I think by now most people are familiar with the basic idea of global warming: the hypothesis that the Earth is getting warmer because human activities (notably the heavy use of fossil fuels) have increased the concentration of “greenhouse gases” (such as carbon dioxide, or methane) in the atmosphere, causing more heat to be retained and less to be radiated into space. Although I think it is fair to say that the consensus among scientists is that something like global warming is going on, the idea has generated a lively argument, and a group of fairly vocal skeptics. Some skeptics accept the evidence that the planet’s temperature is rising, but question whether this is attributable to human activities; others have expressed doubt that any change is really occurring at all.
The Associated Press, in an article carried at Yahoo!, reports on a newly-released study, carried out by a prominent scientist heretofore skeptical of the change, that will probably not be welcome news to that second group of skeptics.
A prominent physicist and skeptic of global warming spent two years trying to find out if mainstream climate scientists were wrong. In the end, he determined they were right: Temperatures really are rising rapidly.
The study, the Berkeley Earth project, was led by Dr. Richard Muller, a physics professor at UC Berkeley, who also works at the Lawrence Berkeley National Laboratory. Its independent analysis, based on temperature data since 1800 from 15 sources, produced essentially the same results as earlier studies by NASA and the National Oceanographic and Atmospheric Administration [NOAA]: land temperatures have risen by 1° C since the 1950s.
It is mildly amusing, in an ironic way, that a significant chunk of the funding for the study, according to the AP report,
… came from the Charles Koch Foundation, whose founder is a major funder of skeptic groups and the tea party. The Koch brothers, Charles and David, run a large privately held company involved in oil and other industries, producing sizable greenhouse gas emissions
Skeptics had previously argued that the reported increase might not be real, because of two potential problems with the data:
- The weather stations from which the data were collected provide inaccurate and unreliable measurements
- Cities tend to be warmer than rural areas (for example, because asphalt absorbs solar heat better than trees), and create “heat islands” that may skew the reported data.
Dr. Muller and his colleagues examined both of those possibilities carefully, and found that they did not have any significant effect on the results.

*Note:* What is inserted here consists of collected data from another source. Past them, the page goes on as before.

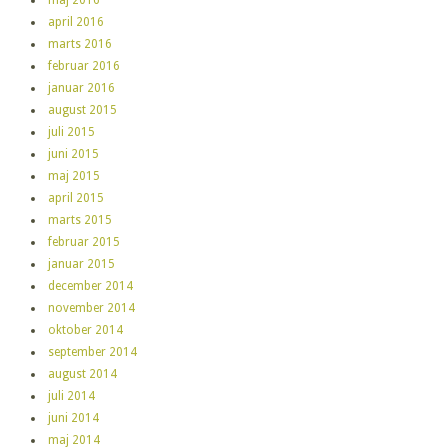
april 2016
marts 2016
februar 2016
januar 2016
august 2015
juli 2015
juni 2015
maj 2015
april 2015
marts 2015
februar 2015
januar 2015
december 2014
november 2014
oktober 2014
september 2014
august 2014
juli 2014
juni 2014
maj 2014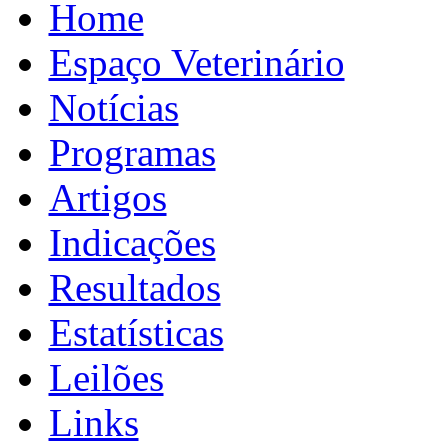
Home
Espaço Veterinário
Notícias
Programas
Artigos
Indicações
Resultados
Estatísticas
Leilões
Links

“Our biggest surprise was that the new results agreed so closely with the warming values published previously by other teams in the US and the UK,” said Richard Muller. “This confirms that these studies were done carefully and the potential biases identified by climate change skeptics did not seriously affect their conclusions.”

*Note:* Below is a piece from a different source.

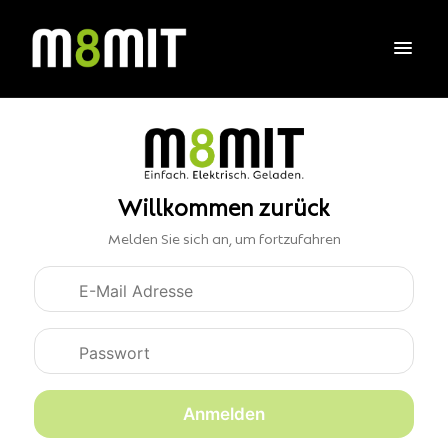
Willkommen zurück
Melden Sie sich an, um fortzufahren
Anmeldedaten
Anmelden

The four draft papers from the project, which are in the process of peer review, are available at the project site. Dr. Muller also wrote an editorial at the Wall Street Journal site, in which he says that, although there may have been grounds for skepticism originally, the issues have now been explored and should be put behind us.
When we began our study, we felt that skeptics had raised legitimate issues, and we didn’t know what we’d find. Our results turned out to be close to those published by prior groups. We think that means that those groups had truly been very careful in their work, despite their inability to convince some skeptics of that.
The Berkeley study looked specifically at the question of urban “heat islands”, by looking at the results using only “very rural” locations. They found no significant difference from the overall results.
The result showed a temperature increase similar to that found by other groups. Only 0.5% of the globe is urbanized, so it makes sense that even a 2ºC rise in urban regions would contribute negligibly to the global average.
Similarly, although it is true that the data quality from some weather stations leaves a good deal to be desired, there is no evidence that this affected the results. The study looked separately at stations rated as having good accuracy, and those whose accuracy was rated as poor. Once again, there was no significant difference in the results.
Remarkably, the poorly ranked stations showed no greater temperature increases than the better ones. The mostly likely explanation is that while low-quality stations may give incorrect absolute temperatures, they still accurately track temperature changes.
That last point is quite an important one. What we are interested in is the change, if any, over the time period studied. If poor quality stations just provide data with a lot of random noise, that will tend to average out over a large sample; even if those stations provide biased data (for example, they always report the temperature 5° F too high), that will not affect the measured temperature difference. Similarly, if we think about the potential “heat island” effect, if it were constant, it would not affect measurements of temperature change. A misleading result might be obtained if a significant proportion of the area surveyed changed from being rural to urban over the survey period, but I rather doubt any such change has happened since the 1950s. (If we were looking at data since, say, 1500, this might be a noticeable effect.)
In the WSJ editorial, Dr. Muller expresses the hope that these results will allow everyone to accept that the world is getting warmer, and focus on the questions of why this is happening, and what to do about it.
Global warming is real. Perhaps our results will help cool this portion of the climate debate. How much of the warming is due to humans and what will be the likely effects?
I’m afraid he is a bit more optimistic than I am about moving forward; as George Bernard Shaw put it:
Reformers have the idea that change can be achieved by brute sanity.
Nonetheless, having additional carefully collected evidence is a good thing.